Taking Back God
(Farrar, Straus & Giroux; now in paperback from Counterpoint) is an account of the surge of women in this country rising up and demanding religious equality. These women love their religion but hate their second-class status within it.
Read the transcript--or listen to the podcast--of my conversation about women "taking back God" on National Public Radio
in March 2010.
I met with Catholics, evangelical Protestants, mainline Protestants, Muslims, and observant Jews. These women seek the same meaningful spiritual connections enjoyed by their brothers, fathers, husbands, and sons. They are critical of their faith’s male-oriented theology and liturgy. They reject the traditional interpretations of their religious tradition that give women a different, and to their minds lesser, status.
I show that these women are not abandoning religion. Rather, they are taking back their faith and making it stronger. They are transforming religion while maintaining tradition.
For example, there is a network of Catholic women who are illicitly ordained as priests. Evangelical Protestant women are engaging in serious, high-level Bible study in which they challenge Scriptural interpretations that place husbands as heads over wives, who are instructed to be subservient. Mainline Protestant women are gaining leadership positions, giving them more of a say in whether or not their theology and rituals include women.

Task objective: According to the text on women taking back God, in what month and year did the conversation on National Public Radio take place?

Data extract:

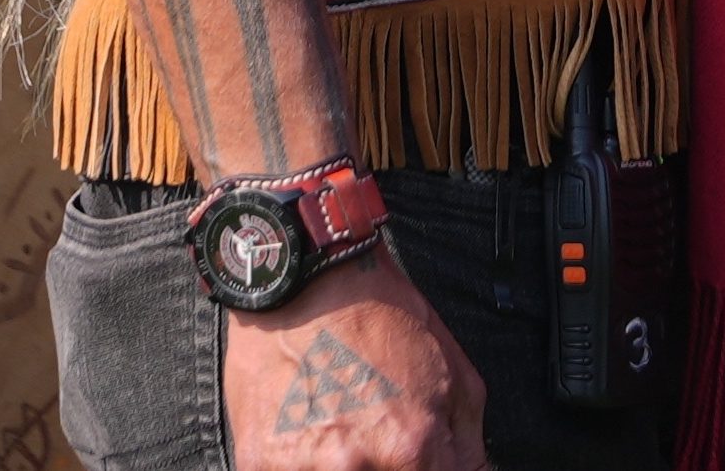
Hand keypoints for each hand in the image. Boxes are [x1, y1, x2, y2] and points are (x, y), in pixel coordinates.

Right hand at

Expected output: March 2010